The entablature displays the words " THE ELECTRIC LIGHT & POWER SUPPLY CORPORATION LTD, SUB-STATION, 1931". Historical period: 1926-1950

== Description ==
St. David's Road Depot is a substantial building of three or four storeys in height, but with only two layers of fenestration. It is in the Interwear Stripped Classical architectural style It is completely cement rendered, with classical proportions. It has been built in the Interwar Stripped Classical style, elements of which include a decorative cornice and very high entablature which continue around the sides of the building. The windows have slightly projecting cement rendered sills.

It is constructed of cement rendered brickwork with metal framed windows.

Wire mesh screens have been added to the windows, with window mounted airconditioning units also installed.

The building was reported as being in good condition as at 8 November 2000.

== Heritage listing ==
The (former) Relay Test Centre is of State heritage significance.

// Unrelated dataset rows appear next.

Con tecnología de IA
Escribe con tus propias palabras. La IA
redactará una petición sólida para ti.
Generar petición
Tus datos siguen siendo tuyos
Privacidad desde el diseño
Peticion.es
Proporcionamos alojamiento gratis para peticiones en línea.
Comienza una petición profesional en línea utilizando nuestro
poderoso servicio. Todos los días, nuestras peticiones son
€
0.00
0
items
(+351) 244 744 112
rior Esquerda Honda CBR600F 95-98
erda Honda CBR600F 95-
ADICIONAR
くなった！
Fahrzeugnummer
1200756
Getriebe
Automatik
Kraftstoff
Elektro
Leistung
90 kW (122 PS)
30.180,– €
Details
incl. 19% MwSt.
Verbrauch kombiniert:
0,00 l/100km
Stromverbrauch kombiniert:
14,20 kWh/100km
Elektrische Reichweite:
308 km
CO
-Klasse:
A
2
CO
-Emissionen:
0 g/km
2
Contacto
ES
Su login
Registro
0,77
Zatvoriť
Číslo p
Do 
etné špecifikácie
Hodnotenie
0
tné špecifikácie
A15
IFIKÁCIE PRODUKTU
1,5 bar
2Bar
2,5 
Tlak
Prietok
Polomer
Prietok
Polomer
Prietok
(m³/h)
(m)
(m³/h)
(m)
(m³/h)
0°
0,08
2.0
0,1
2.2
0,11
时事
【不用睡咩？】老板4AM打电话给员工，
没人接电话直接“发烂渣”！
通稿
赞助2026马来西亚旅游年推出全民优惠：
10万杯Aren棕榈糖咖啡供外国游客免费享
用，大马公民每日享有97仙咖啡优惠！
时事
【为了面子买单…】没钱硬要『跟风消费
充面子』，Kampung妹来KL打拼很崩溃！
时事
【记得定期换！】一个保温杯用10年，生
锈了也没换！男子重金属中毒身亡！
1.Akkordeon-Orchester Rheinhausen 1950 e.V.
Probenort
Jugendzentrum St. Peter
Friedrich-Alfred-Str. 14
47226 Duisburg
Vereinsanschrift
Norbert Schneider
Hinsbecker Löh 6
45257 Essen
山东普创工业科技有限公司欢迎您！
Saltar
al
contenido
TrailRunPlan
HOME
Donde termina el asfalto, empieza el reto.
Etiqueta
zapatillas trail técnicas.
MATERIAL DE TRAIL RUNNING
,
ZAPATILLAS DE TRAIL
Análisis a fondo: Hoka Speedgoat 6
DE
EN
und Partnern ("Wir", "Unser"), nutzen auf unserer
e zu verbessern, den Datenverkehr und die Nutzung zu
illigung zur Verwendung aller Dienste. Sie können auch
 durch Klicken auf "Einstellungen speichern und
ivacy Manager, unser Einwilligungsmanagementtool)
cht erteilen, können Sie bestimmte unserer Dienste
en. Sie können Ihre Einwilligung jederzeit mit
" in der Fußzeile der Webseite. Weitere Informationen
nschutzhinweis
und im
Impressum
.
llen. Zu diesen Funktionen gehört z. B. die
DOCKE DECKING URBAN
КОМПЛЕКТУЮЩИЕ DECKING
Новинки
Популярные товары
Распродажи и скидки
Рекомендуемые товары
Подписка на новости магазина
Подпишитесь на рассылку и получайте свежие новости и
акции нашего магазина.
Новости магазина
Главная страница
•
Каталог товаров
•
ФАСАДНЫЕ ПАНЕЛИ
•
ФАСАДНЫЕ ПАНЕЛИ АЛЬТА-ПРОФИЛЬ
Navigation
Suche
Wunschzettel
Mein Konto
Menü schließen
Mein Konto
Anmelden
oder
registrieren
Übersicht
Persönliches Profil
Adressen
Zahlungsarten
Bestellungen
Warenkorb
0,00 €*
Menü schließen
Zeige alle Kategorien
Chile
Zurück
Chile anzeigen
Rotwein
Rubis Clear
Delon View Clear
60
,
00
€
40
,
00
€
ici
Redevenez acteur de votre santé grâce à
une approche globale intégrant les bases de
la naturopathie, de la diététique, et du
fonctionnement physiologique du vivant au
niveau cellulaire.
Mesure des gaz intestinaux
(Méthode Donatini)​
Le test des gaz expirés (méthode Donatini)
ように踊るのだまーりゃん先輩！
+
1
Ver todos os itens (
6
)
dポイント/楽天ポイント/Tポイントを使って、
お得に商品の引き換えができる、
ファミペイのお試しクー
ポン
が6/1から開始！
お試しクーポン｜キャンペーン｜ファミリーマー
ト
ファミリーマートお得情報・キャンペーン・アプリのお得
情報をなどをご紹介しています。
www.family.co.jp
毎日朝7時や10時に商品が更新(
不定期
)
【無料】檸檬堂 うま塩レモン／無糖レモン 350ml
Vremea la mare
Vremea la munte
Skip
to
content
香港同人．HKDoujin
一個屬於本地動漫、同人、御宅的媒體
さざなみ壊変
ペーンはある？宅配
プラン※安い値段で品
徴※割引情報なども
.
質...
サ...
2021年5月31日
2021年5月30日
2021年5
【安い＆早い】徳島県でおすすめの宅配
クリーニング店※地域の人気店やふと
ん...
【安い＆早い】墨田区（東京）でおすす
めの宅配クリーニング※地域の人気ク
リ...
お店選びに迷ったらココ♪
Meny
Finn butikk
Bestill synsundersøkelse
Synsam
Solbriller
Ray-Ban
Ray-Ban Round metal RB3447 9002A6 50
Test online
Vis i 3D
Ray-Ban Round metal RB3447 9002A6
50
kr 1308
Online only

It is a representative example of a substantial and well maintained Interwar stripped Classical purpose designed structure built as part of the infrastructure for the introduction of electricity to the western suburbs of Sydney. It is located within the Haberfield Urban Conservation Area as listed by the National Trust and the Australian Heritage Commission.

Relay Test Centre was listed on the New South Wales State Heritage Register on 2 April 1999.